The nation also needed Johnson desperately after the assassination of John F. Kennedy, and again he came through; the details of this heroic performance require no further elaboration. But as for the later years of the Johnson presidency, Reedy argues that the landslide victory of 1964 seemed to Johnson not merely "sanctification" but "deification," and that "the whole nation would have been spared a major tragedy had he been able to carry on as an 'interim' president." This of course was the tragedy of Vietnam; Reedy believes, and the case he makes is powerful indeed, that had Johnson's vanity not been so grossly inflated by the election returns, he would have comprehended "the depth of opposition to the war" and would have declined to press the war further because of his instinctive "recognition of the necessity for public acquiesence, however reluctant, in any government program."

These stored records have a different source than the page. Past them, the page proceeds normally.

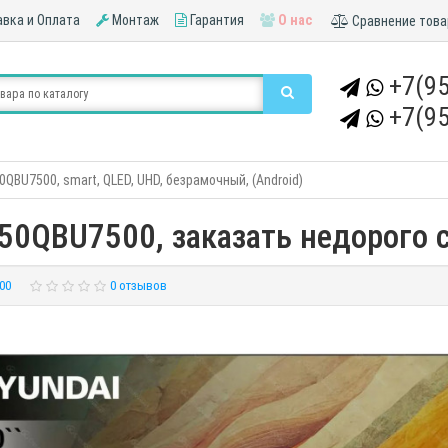
вка и Оплата
Монтаж
Гарантия
О нас
Сравнение това
+7(95
+7(95
0QBU7500, smart, QLED, UHD, безрамочный, (Android)
50QBU7500, заказать недорого с
00
0 отзывов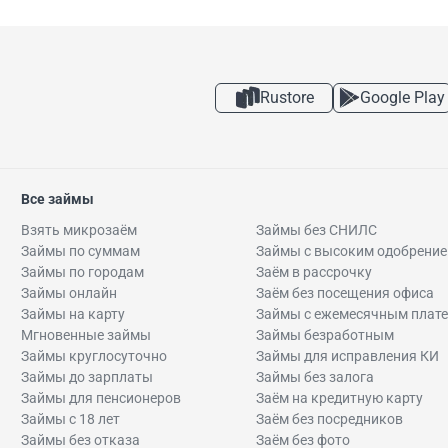
Rustore
Google Play
Все займы
Взять микрозаём
Займы без СНИЛС
Займы по суммам
Займы с высоким одобрени
Займы по городам
Заём в рассрочку
Займы онлайн
Заём без посещения офиса
Займы на карту
Займы с ежемесячным плат
Мгновенные займы
Займы безработным
Займы круглосуточно
Займы для исправления КИ
Займы до зарплаты
Займы без залога
Займы для пенсионеров
Заём на кредитную карту
Займы с 18 лет
Заём без посредников
Займы без отказа
Заём без фото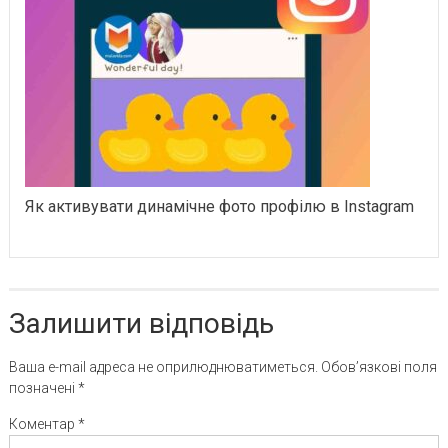
Як активувати динамічне фото профілю в Instagram
Залишити відповідь
Ваша e-mail адреса не оприлюднюватиметься.
Обов’язкові поля
позначені
*
Коментар
*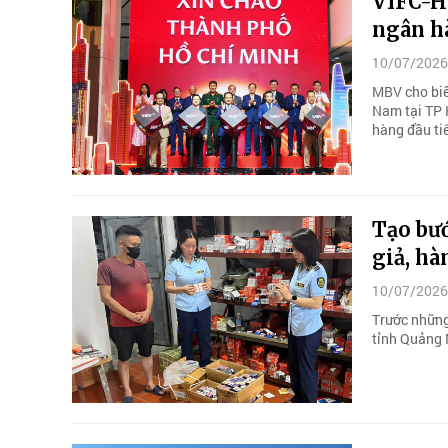
VIFC-H
ngân hà
10/07/2026
MBV cho biết
Nam tại TP 
hàng đầu tiê
Tạo bướ
giả, hà
10/07/2026
Trước những
tỉnh Quảng 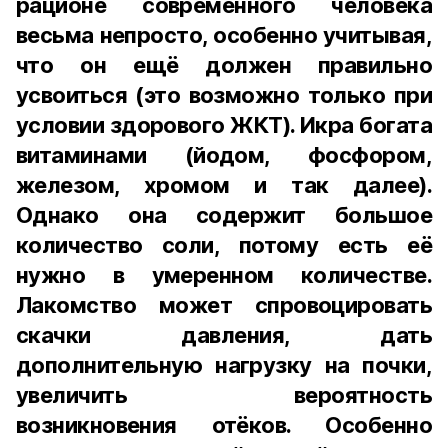
рационе современного человека
весьма непросто, особенно учитывая,
что он ещё должен правильно
усвоиться (это возможно только при
условии здорового ЖКТ). Икра богата
витаминами (йодом, фосфором,
железом, хромом и так далее).
Однако она содержит большое
количество соли, потому есть её
нужно в умеренном количестве.
Лакомство может спровоцировать
скачки давления, дать
дополнительную нагрузку на почки,
увеличить вероятность
возникновения отёков. Особенно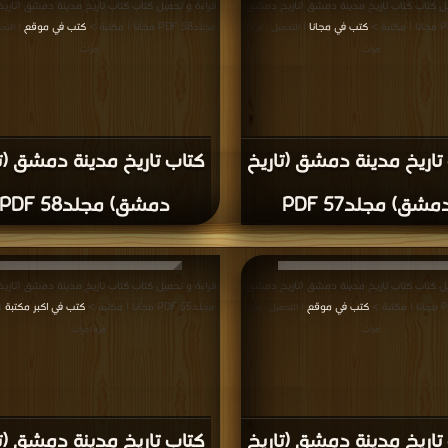
مشق) مجلد46 PDF
دمشق) مجلد46 PDF
يل كتاب كتاب تاريخ مدينة دمشق (تاريخ دمشق)
قراءة و تحميل كتاب كتاب تاريخ مدينة دمشق (تار
والاربعون PDF مجانا | مكتبة >
كتب في
مجلد44 PDF مجانا | مكتبة >
كتب في Download Free
اكبر موقع
| التحميل : مرة/مرات
التحميل : مرة/مرات
تاريخ مدينة دمشق (تاريخ
ق) المجلد مجلد الثالث
كتاب تاريخ مدينة دمشق (ت
والاربعون PDF
دمشق) مجلد44 PDF
يل كتاب كتاب تاريخ مدينة دمشق (تاريخ دمشق)
قراءة و تحميل كتاب كتاب تاريخ مدينة دمشق (تار
| مكتبة >
كتب في اسرع تحميل
المجلد الواحد والاربعون PDF مجانا | مكتبة >
كتب 
|
| التحميل : مرة/مرات
التحميل : مرة/مرات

But the election returns did come in, blinding Johnson to the political realities and leading him down a path that proved disastrous for the country and for him. Reedy understands this, and the burden of blame he places on Johnson is enormous. But he also understands that the failures of Johnson's character and career must not cloud our view of his historic accomplishments. His final words are generous and sensible: "He was a bundle of contradictions and we will have to accept him the way he was. I only hope we really accept him that way -- not a saint and not a demon but still a towering figure on the landscape of American history." In this extraordinarily sensitive and revealing memoir, Reedy does precisely that.